Stored data:
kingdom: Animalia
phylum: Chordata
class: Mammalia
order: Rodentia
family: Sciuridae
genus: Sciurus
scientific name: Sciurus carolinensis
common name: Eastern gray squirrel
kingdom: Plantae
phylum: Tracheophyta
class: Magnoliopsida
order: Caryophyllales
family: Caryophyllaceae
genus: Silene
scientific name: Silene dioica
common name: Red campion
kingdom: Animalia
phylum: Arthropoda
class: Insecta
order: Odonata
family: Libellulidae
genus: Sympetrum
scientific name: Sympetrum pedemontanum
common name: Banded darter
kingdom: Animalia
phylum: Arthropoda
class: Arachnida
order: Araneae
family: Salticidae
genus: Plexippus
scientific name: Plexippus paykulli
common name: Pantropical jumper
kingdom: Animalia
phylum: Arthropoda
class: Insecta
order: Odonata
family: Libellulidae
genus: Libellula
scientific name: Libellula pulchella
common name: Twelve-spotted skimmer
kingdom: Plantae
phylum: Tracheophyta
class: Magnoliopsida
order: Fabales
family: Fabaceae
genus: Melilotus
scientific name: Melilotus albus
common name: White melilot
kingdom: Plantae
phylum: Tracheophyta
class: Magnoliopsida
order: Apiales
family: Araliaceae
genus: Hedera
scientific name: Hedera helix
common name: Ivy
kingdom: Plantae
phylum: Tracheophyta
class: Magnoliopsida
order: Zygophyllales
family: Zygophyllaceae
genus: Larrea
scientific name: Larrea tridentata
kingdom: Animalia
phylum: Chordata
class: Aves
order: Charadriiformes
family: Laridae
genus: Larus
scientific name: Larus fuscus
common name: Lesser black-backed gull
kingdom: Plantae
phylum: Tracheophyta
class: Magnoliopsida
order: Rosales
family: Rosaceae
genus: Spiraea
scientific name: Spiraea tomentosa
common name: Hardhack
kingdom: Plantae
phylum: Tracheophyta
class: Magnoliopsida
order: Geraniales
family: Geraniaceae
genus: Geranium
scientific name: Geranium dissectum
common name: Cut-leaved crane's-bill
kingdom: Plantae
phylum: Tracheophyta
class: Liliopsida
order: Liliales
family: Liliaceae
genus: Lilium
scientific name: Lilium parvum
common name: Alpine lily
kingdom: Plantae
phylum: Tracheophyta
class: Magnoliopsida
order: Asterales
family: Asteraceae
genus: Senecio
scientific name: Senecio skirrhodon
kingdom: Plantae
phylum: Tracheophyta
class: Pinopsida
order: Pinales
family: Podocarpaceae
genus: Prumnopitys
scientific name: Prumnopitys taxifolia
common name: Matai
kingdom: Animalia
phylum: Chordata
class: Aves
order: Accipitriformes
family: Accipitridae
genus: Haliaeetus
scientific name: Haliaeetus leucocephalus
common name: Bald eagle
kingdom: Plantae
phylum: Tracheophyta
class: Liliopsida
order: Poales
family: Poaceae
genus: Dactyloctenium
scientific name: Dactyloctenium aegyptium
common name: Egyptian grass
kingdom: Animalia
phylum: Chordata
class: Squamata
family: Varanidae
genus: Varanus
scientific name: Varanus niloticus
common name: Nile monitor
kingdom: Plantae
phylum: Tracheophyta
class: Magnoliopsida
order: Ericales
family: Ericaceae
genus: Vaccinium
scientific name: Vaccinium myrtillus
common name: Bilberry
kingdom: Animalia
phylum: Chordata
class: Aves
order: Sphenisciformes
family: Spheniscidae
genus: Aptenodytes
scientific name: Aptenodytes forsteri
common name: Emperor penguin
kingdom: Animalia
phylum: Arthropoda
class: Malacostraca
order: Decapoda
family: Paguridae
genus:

» Short task: Copy every line of the listing above word for word, from the first line to the last.

» Output for this exercise:
kingdom: Animalia
phylum: Chordata
class: Mammalia
order: Rodentia
family: Sciuridae
genus: Sciurus
scientific name: Sciurus carolinensis
common name: Eastern gray squirrel
kingdom: Plantae
phylum: Tracheophyta
class: Magnoliopsida
order: Caryophyllales
family: Caryophyllaceae
genus: Silene
scientific name: Silene dioica
common name: Red campion
kingdom: Animalia
phylum: Arthropoda
class: Insecta
order: Odonata
family: Libellulidae
genus: Sympetrum
scientific name: Sympetrum pedemontanum
common name: Banded darter
kingdom: Animalia
phylum: Arthropoda
class: Arachnida
order: Araneae
family: Salticidae
genus: Plexippus
scientific name: Plexippus paykulli
common name: Pantropical jumper
kingdom: Animalia
phylum: Arthropoda
class: Insecta
order: Odonata
family: Libellulidae
genus: Libellula
scientific name: Libellula pulchella
common name: Twelve-spotted skimmer
kingdom: Plantae
phylum: Tracheophyta
class: Magnoliopsida
order: Fabales
family: Fabaceae
genus: Melilotus
scientific name: Melilotus albus
common name: White melilot
kingdom: Plantae
phylum: Tracheophyta
class: Magnoliopsida
order: Apiales
family: Araliaceae
genus: Hedera
scientific name: Hedera helix
common name: Ivy
kingdom: Plantae
phylum: Tracheophyta
class: Magnoliopsida
order: Zygophyllales
family: Zygophyllaceae
genus: Larrea
scientific name: Larrea tridentata
kingdom: Animalia
phylum: Chordata
class: Aves
order: Charadriiformes
family: Laridae
genus: Larus
scientific name: Larus fuscus
common name: Lesser black-backed gull
kingdom: Plantae
phylum: Tracheophyta
class: Magnoliopsida
order: Rosales
family: Rosaceae
genus: Spiraea
scientific name: Spiraea tomentosa
common name: Hardhack
kingdom: Plantae
phylum: Tracheophyta
class: Magnoliopsida
order: Geraniales
family: Geraniaceae
genus: Geranium
scientific name: Geranium dissectum
common name: Cut-leaved crane's-bill
kingdom: Plantae
phylum: Tracheophyta
class: Liliopsida
order: Liliales
family: Liliaceae
genus: Lilium
scientific name: Lilium parvum
common name: Alpine lily
kingdom: Plantae
phylum: Tracheophyta
class: Magnoliopsida
order: Asterales
family: Asteraceae
genus: Senecio
scientific name: Senecio skirrhodon
kingdom: Plantae
phylum: Tracheophyta
class: Pinopsida
order: Pinales
family: Podocarpaceae
genus: Prumnopitys
scientific name: Prumnopitys taxifolia
common name: Matai
kingdom: Animalia
phylum: Chordata
class: Aves
order: Accipitriformes
family: Accipitridae
genus: Haliaeetus
scientific name: Haliaeetus leucocephalus
common name: Bald eagle
kingdom: Plantae
phylum: Tracheophyta
class: Liliopsida
order: Poales
family: Poaceae
genus: Dactyloctenium
scientific name: Dactyloctenium aegyptium
common name: Egyptian grass
kingdom: Animalia
phylum: Chordata
class: Squamata
family: Varanidae
genus: Varanus
scientific name: Varanus niloticus
common name: Nile monitor
kingdom: Plantae
phylum: Tracheophyta
class: Magnoliopsida
order: Ericales
family: Ericaceae
genus: Vaccinium
scientific name: Vaccinium myrtillus
common name: Bilberry
kingdom: Animalia
phylum: Chordata
class: Aves
order: Sphenisciformes
family: Spheniscidae
genus: Aptenodytes
scientific name: Aptenodytes forsteri
common name: Emperor penguin
kingdom: Animalia
phylum: Arthropoda
class: Malacostraca
order: Decapoda
family: Paguridae
genus:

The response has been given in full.